> REQUIRED WORK
Continue the forum post about hacking the two-board LED display from the point where it stops.
** Opening EXERCISE TEXT block **
EDIT: And have you tried adding a speaker to see if there is some sound?
 
So, it's 2 boards and the display is separate from the the CPU. You couldn't ask for a better scenario.

One way would be to reprogram the existing chip.
The best way would be to design a new CPU board or a daughterboard for something like a Pi. Then you can add sound, ntp, etc.

I'm sure someone is going to hack it to a pi fairly quickly for the look at me factor, but a nice open source library and distro with an easy way to change animations would be the perfect goal.

You could easily hack this to tell time with animations, but also high scores or whatever you want out of a general purpose LED.
 
So, it's 2 boards and the display is separate from the the CPU. You couldn't ask for a better scenario.

One way would be to reprogram the existing chip.
The best way would be to design a new CPU board or a daughterboard for something like a Pi. Then you can add sound, ntp, etc.

I'm sure someone is going to hack it to a pi fairly quickly for the look at me factor, but a nice open source library and distro with an easy way to change animations would be the perfect goal.

You could easily hack this to tell time with animations, but also high scores or whatever you want out of a general purpose LED.

yup, we should totally hack this!
** Closing EXERCISE TEXT block **
** Opening RECORDS SUPPLIED block **
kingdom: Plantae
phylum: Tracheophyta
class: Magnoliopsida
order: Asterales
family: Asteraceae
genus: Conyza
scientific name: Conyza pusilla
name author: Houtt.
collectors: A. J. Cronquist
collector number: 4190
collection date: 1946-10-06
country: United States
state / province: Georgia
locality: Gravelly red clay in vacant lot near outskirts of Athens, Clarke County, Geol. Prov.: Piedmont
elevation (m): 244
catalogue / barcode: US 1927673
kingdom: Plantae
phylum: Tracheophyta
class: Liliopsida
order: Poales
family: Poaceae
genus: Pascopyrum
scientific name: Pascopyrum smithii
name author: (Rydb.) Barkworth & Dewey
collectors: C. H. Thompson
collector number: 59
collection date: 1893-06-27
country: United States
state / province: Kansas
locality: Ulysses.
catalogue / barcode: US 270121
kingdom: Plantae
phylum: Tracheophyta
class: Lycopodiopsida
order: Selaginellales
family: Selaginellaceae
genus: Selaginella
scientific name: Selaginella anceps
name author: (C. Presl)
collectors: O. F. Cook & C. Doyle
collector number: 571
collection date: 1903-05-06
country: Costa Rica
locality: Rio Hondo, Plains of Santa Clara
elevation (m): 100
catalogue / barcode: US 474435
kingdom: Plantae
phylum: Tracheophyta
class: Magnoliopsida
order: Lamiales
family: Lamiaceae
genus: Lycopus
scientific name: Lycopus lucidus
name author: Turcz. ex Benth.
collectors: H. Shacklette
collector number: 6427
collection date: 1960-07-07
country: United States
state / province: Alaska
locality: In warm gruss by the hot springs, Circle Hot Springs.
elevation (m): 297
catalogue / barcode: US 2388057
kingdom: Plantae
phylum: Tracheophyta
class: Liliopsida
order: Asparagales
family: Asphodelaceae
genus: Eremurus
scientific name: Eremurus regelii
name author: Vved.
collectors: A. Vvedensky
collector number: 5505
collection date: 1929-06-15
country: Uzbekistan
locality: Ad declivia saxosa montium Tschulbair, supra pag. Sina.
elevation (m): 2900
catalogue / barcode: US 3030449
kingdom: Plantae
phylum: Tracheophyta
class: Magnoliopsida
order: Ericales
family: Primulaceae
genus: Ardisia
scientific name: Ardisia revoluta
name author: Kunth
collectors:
** Closing RECORDS SUPPLIED block **
> RESULT
the 16x32 rgb led matrix panel is this $24.95 pcb: https://www.adafruit.com/products/420

To program the board, you'll need an FTDI cable or FTDI friend. Or you can program the ATMega328 chip using your Arduino board and move the chip to the RGB Matrix Backpack for testing.

Nootropic RGB matrix backpack kit ($19.95): https://www.adafruit.com/products/2657

The 6-pin programming header makes it easy to program the board using the Arduino IDE and a cable or adapter like an FTDI cable or FTDI friend

FTDI cable ($17.95): https://www.adafruit.com/products/70

FTDI friend ($14.75): https://www.adafruit.com/products/284

A small tactile button can be used as an input to your Arduino program. It is connected to Arduino pin 11. To use the button, the setup() function in your program should call pinMode(11, INPUT); digitalWrite(11, HIGH);. The button is read by calling digitalRead(11).